# Charter in Puerto Rico??



## Whitecap00 (Mar 7, 2008)

Heading to Puerto Rico the first week of May. Planning on doing some fishing while im over there. Can anyone recommend an offshorecharter?


----------



## ONELINEOFF (Mar 9, 2010)

been to puerto rico on a charter / word of the wise make sure you know in advanced what they are targeting . We went out of cabo rojo and and promised fish for the plate and alll we caught was barracudda. 

good luck


----------



## fred (Dec 28, 2008)

I went out with a guy who's supposed to be the biggest down there, don't remember the name but he's on the left as you cross the stone bridge going towards the old city and the fort. He controls several boats and has a tackle shop at the dock. I wouldn't go again. It was a shared charter. I had a guy who worked for me along and there was a couple who had never fished.
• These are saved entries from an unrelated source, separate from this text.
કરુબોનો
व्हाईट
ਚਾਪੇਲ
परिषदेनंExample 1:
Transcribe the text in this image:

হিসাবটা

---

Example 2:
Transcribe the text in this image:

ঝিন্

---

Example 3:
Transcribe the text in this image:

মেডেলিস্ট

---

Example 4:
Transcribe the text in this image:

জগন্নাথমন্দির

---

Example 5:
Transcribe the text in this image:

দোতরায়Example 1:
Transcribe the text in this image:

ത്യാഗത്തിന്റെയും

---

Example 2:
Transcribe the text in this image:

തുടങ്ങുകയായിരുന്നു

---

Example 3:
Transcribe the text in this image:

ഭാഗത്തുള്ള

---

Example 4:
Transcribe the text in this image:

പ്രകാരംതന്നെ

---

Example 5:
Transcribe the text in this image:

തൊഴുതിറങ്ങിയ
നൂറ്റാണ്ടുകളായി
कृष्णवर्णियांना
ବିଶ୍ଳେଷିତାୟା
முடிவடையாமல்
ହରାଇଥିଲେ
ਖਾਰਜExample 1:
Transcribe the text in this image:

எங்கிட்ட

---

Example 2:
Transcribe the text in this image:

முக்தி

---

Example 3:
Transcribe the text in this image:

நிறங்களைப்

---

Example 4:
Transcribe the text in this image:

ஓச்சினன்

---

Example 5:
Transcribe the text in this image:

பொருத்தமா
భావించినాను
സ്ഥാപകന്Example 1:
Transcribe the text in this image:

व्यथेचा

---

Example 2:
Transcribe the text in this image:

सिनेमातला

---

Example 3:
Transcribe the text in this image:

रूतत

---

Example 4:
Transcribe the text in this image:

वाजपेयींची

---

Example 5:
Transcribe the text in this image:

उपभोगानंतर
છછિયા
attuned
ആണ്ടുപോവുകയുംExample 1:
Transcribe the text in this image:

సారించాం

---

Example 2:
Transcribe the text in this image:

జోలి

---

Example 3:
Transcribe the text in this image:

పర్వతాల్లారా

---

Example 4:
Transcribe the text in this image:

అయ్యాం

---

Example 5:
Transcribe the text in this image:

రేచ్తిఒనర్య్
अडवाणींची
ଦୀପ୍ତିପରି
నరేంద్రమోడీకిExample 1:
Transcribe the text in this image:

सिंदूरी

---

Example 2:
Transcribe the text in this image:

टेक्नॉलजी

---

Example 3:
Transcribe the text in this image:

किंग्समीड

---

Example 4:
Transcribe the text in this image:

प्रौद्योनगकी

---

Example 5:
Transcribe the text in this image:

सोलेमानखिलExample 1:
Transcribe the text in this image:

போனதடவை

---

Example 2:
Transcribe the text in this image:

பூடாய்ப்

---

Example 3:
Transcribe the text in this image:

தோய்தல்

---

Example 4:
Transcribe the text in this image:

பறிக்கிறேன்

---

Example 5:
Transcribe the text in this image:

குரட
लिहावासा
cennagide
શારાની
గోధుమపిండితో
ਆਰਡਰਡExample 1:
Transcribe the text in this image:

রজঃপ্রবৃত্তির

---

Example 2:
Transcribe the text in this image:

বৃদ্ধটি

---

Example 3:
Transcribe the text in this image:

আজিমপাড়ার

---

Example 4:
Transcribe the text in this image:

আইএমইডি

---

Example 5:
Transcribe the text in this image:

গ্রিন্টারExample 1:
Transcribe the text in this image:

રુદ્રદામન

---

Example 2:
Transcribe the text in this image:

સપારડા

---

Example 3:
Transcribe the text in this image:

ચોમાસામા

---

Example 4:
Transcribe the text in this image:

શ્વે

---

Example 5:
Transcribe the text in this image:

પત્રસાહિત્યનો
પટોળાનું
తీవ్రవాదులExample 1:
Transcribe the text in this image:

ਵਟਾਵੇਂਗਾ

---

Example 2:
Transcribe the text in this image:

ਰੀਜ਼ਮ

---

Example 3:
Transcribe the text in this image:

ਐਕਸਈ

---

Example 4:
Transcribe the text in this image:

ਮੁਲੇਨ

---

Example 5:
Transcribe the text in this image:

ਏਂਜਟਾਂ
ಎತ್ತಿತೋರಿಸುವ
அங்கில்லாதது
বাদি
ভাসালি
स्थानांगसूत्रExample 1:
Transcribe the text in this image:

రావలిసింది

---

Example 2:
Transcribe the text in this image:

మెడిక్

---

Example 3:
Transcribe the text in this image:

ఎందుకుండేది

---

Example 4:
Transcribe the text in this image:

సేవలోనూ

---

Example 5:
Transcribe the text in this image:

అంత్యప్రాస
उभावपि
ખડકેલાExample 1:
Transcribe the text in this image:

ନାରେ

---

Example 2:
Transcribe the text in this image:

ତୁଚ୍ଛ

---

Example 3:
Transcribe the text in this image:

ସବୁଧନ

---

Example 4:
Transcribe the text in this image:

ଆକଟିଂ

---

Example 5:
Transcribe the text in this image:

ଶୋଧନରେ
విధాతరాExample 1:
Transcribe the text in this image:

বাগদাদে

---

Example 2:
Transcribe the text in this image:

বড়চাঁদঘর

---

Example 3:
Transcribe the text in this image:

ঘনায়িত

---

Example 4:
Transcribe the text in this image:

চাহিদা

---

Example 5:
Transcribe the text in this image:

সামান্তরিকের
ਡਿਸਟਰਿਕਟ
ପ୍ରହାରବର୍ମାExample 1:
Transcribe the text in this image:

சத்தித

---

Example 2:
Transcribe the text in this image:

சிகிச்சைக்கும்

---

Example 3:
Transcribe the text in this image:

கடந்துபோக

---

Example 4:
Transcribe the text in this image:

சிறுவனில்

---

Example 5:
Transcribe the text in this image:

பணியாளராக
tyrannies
We caught a couple of dorado and small wahoo. We could have cleaned up on dorado, they were really active on a weed line, but the captain kept us off to the side only going in close a couple of times to let us pick off the two, plus two for the couple. There was no trick at all, as soon as we got near the line we picked up dorado, once a double, but he wasn't going to let us catch a bunch.

Then when we got in he was offended that we wanted to keep our fish to take back to the condo and grill on the beach - he wanted the fish.
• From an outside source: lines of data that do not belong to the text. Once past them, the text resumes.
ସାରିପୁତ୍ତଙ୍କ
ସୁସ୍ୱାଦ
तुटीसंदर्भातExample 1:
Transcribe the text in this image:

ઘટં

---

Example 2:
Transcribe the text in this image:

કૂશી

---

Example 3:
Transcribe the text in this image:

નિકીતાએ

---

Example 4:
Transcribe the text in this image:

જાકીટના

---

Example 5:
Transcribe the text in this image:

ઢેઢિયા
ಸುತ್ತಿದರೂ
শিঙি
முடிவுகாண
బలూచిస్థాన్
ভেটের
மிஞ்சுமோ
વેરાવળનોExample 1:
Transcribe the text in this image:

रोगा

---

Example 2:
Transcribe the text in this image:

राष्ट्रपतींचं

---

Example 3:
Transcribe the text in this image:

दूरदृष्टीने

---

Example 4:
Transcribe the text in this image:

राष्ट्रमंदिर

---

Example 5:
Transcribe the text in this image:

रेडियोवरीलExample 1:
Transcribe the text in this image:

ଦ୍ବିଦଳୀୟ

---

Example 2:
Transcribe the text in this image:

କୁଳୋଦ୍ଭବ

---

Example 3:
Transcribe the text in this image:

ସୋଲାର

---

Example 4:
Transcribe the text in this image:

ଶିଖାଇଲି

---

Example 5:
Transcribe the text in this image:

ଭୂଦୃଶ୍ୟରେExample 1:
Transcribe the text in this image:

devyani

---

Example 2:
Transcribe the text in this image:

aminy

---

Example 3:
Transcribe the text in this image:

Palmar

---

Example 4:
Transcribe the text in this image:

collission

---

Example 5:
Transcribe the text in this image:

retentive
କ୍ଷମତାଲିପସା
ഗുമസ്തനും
They seem to be interested in big bucks big game fishing, but it was not the season. That's fine, I would be too, but that does not mean you can't show us others a good time - if he doesn't want to he shouldn't take the charter. Having a captain act like he's doing you a favor by taking your money does not lend to a good atmosphere.

I think Iremember the name but since I'm not 100% sure I'm not going to say. The dock is at 18.45979 North by 66.087593 West.
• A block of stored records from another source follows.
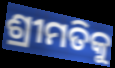
ଶ୍ରୀମତିକୁ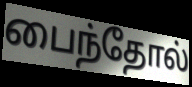
பைந்தோல்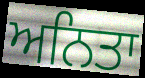
ਅਨਿਤਾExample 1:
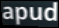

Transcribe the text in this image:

apud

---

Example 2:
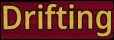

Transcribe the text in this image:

Drifting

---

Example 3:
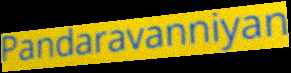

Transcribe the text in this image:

Pandaravanniyan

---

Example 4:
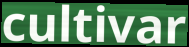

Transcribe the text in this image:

cultivar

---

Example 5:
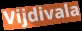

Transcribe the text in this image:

Vijdivala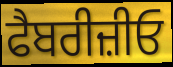
ਫੈਬਰੀਜ਼ੀਓ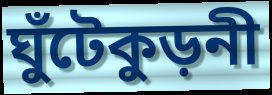
ঘুঁটেকুড়নীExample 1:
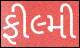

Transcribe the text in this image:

ફીલ્મી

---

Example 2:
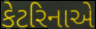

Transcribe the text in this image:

કેટરિનાએ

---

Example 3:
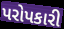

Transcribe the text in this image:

પરોપકારી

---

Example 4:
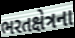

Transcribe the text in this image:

ભરતક્ષેત્રના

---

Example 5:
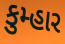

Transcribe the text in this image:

કુમ્હાર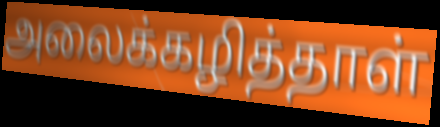
அலைக்கழித்தாள்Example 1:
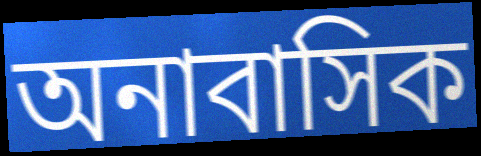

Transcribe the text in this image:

অনাবাসিক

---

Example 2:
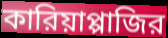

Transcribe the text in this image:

কারিয়াপ্পাজির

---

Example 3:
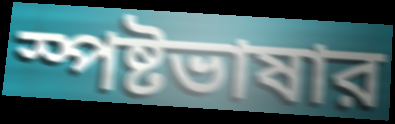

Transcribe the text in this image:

স্পষ্টভাষার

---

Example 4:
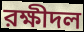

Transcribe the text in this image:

রক্ষীদল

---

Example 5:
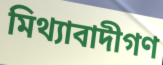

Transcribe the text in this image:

মিথ্যাবাদীগণ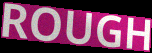
ROUGHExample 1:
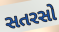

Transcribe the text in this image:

સતરસો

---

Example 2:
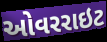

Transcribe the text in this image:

ઓવરરાઇટ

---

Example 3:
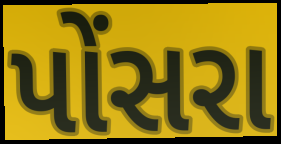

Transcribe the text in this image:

પોંસરા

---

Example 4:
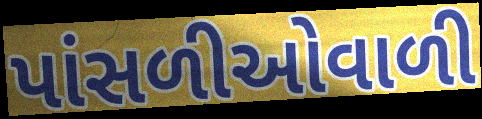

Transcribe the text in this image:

પાંસળીઓવાળી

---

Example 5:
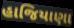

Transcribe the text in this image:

હાજિયાણા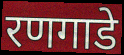
रणगाडेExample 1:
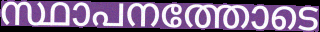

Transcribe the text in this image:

സ്ഥാപനത്തോടെ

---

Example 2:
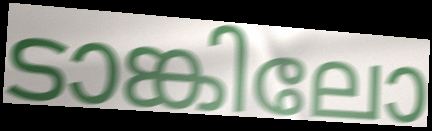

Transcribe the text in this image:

ടാങ്കിലോ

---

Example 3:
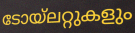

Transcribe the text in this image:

ടോയ്ലറ്റുകളും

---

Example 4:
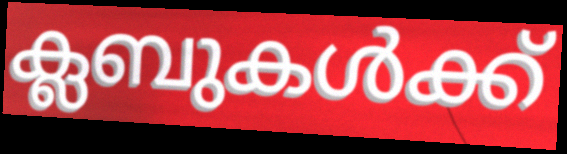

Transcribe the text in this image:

ക്ലബുകൾക്ക്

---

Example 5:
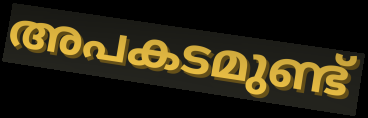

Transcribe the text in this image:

അപകടമുണ്ട്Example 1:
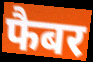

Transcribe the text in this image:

फैबर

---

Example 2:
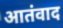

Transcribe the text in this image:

आतंवाद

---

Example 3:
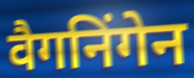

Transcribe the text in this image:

वैगनिंगेन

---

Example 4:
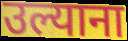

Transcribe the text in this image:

उल्याना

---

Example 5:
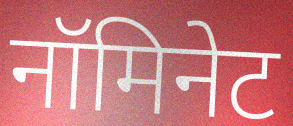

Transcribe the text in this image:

नॉमिनेटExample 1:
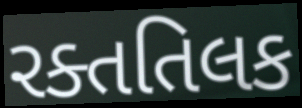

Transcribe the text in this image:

રક્તતિલક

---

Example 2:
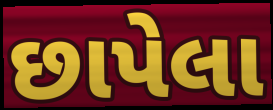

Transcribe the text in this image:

છાપેલા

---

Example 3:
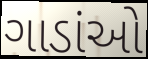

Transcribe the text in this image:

ગાડાંઓ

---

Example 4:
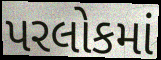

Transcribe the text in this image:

પરલોકમાં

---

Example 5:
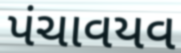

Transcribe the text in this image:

પંચાવયવ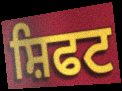
ਸ਼ਿਫਟ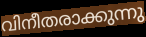
വിനീതരാക്കുന്നു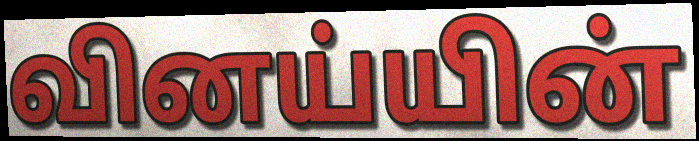
வினய்யின்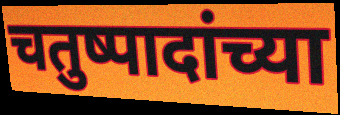
चतुष्पादांच्याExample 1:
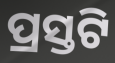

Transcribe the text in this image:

ପ୍ରସ୍ତଟି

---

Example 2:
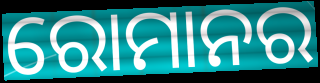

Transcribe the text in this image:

ରୋମାନର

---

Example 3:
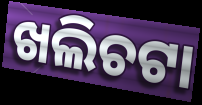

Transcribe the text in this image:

ଖଲିଚଟା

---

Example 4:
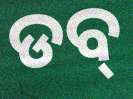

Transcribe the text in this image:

ଡବ୍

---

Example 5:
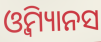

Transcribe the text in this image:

ଓ୍ବିମ୍ୟାନସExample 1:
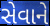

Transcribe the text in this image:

સેવાને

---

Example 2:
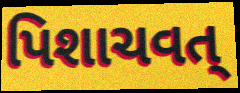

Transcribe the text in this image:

પિશાચવત્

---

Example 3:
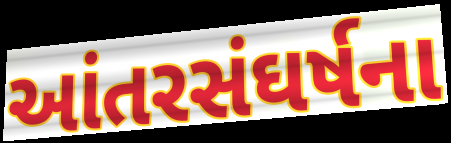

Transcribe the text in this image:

આંતરસંઘર્ષના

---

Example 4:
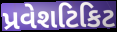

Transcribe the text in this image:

પ્રવેશટિકિટ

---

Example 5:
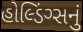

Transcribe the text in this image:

હોલ્ડિંગ્સનું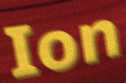
Ion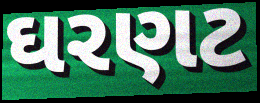
ઘરણટ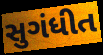
સુગંધીતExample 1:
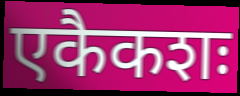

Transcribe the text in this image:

एकैकशः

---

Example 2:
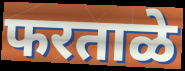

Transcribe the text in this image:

फरताळे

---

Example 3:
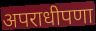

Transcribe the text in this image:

अपराधीपणा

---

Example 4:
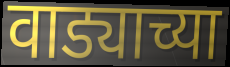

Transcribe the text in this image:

वाड्याच्या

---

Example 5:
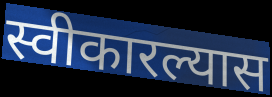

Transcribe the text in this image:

स्वीकारल्यासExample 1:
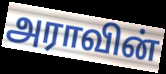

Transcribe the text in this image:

அராவின்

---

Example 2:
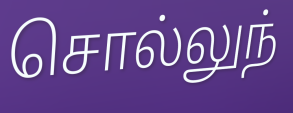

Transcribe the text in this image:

சொல்லுந்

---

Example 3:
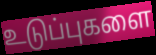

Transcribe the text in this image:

உடுப்புகளை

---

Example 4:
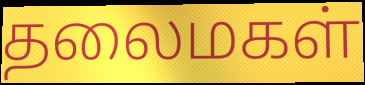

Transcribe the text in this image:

தலைமகள்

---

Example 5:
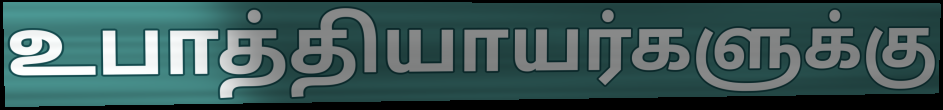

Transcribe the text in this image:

உபாத்தியாயர்களுக்குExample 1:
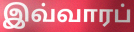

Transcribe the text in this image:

இவ்வாரப்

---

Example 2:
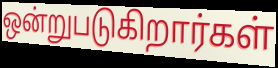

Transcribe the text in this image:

ஒன்றுபடுகிறார்கள்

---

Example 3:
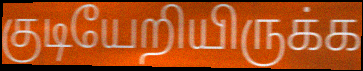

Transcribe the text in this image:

குடியேறியிருக்க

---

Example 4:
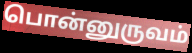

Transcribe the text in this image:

பொன்னுருவம்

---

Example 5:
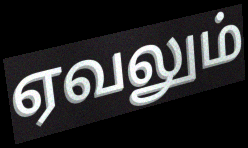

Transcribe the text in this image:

ஏவலும்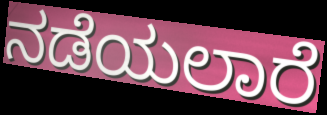
ನಡೆಯಲಾರೆ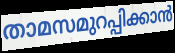
താമസമുറപ്പിക്കാൻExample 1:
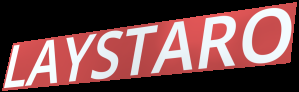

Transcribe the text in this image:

LAYSTARO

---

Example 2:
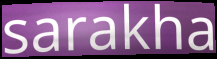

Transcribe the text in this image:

sarakha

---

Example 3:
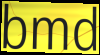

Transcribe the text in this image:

bmd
We went tarpon fishing in the lagoon with a small operator and he showed us a good time. Didn't catch much, they were rolling but had lockjaw, but he was friendly and worked hard at it - that I would do again. Wish I remembered his name, but it's been a few years.


----------



## Whitecap00 (Mar 7, 2008)

Thanks for the input. I guess I need to do my homework before this trip??


----------